Manchmal, da ruft sie förmlich nach mir: Stille, Hüterin von Wahrheit und Weisheit. Wenn der Trubel im Außen zu wild, die Welt da Draußen zu laut wird, dann sehne ich mich nach Rückzug, Ruhe und Geborgenheit. Ich glaube es ist kein Zufall, dass Viele eine unstillbare Sehnsucht nach dieser Art der Ruhe verspüren. Die Hektik des Alltags, der Lärm einer Welt, in der es nur höher, schneller und weiter gibt, überfordert das überempfindliche Gemüt.
Wir sehnen uns nach einem Gegenpol, einen Ort, an dem wir einfach mal wieder nur uns selbst wahrnehmen, unserem eigenen Herzschlag lauschen können und ganz bei uns ankommen. Die Stille schenkt uns diesen Ort.
Viel zu oft funktionieren wir im Alltag. Schenken den Kindern unsere Aufmerksamkeit, leihen der Nachbarin ein Ohr und fragen den Mann abends nach seinem Befinden. Dann, wenn die Kinder im Bett sind und wir endlich Zeit für uns haben, kommen wir trotzdem kaum zur Ruhe. Die Umtriebenheit des Tages hat längst das Ruder übernommen, lässt uns nun auch noch rastlos durchs Fernsehprogramm zappen, die Wäsche falten oder nochmal zum Telefonhörer greifen.
Es gleicht schon einer Kunst, innezuhalten und die Stimme in uns wahrzunehmen, die leise nach uns ruft, uns zur Einkehr ermahnt, hin zu unserem Wesenskern.
Dann sollten wir ihr folgen, hinspüren zu unseren eigentlichen Bedürfnissen. Wonach ist mir jetzt? Nach einem Spaziergang um den Häuserblock? Nach dem Zeitschriftenartikel über Buddhas Weisheiten? Oder möchte mein Geist lieber zur Ruhe kommen, während ich die Flamme einer Kerze so lange betrachte, bis ich die Zeit vergesse?

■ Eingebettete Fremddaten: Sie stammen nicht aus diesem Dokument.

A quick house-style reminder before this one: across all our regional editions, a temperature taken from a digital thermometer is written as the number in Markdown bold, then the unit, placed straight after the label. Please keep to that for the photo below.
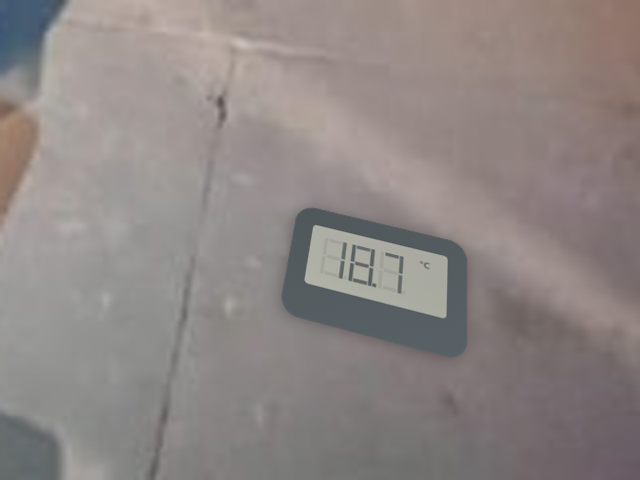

Manchmal reicht mir diese Art der kurzweiligen Stille nicht. Dann möchte ich schweigen. Stundenlang, am liebsten einen ganzen Tag lang oder gleich eine ganze Woche. Nicht reden, mit Niemandem. Keine Zerstreuung im Außen suchen, einfach in mich gekehrt sein, mit meinen Gedanken ganz bei mir. Es ist wie eine intime Begegnung mit mir selbst.
Anne D. LeClaire, Autorin des Buchs „Die Entdeckung des Schweigens“ praktiziert diese Art der Stille seit vielen Jahren zweimal im Monat. Ihr Buch hat mich in meiner Sehnsucht bestärkt, damals, als ich das Werk zufällig im Regal der örtlichen Bücherei stehen sah.
Eindrucksvoll beschreibt sie ihren Weg in die Stille, ihre Höhen und Tiefen und die Konfrontation mit sich selbst. Denn Stille kann auch abschrecken, Angst einjagen. Wer sind wir, wenn wir nicht vom Außen abgelenkt sind? Wie halten wir uns selbst aus, wenn unsere Ängste, Schwächen und Unzulänglichkeiten ins Zentrum unserer Wahrnehmung treten? Können wir uns selbst ins Gesicht sehen?
Nicht reden, nur schweigen, mir selbst wieder zuhören. Als Mutter gar nicht so einfach umzusetzen. Zumindest dann nicht, wenn das Kind noch klein und zuhause ist, Mama als ansprechbares Gegenüber braucht.
LeClaire zog auch das rigoros durch, schwieg selbst an den Geburtstagen ihrer Kinder, wenn diese zufällig auf ihren Schweigetag fielen. Auf manche mag das egoistisch wirken, ich selbst wollte meinen Kindern dieses besondere Geburtstagserlebnis auch ersparen. Und dennoch: Zeigt es nicht auch die bedingungslose Liebe einer Frau zu sich selbst?
Übermorgen werde ich eine ganze Woche Zeit nur mit mir selbst verbringen. Sieben Tage Ferien auf einem Reitgestüt weit weg von zuhause. Tagsüber werde ich im Sattel sitzen, abends Zeit alleine im Hotel verbringen.
Natürlich bin ich nicht ganz alleine. Und ich werde nicht durchgehend schweigen. Und dennoch wird es für mich ein Rückzug zu mir selbst sein. Zeit, die ich mit mir im Beisein Anderer verbringe.
Ich freue mich schon auf die Begegnung mit mir selbst. Und ich hoffe, dass ich mir nach dem Urlaub viel davon wieder mit in meinen Alltag nehmen kann.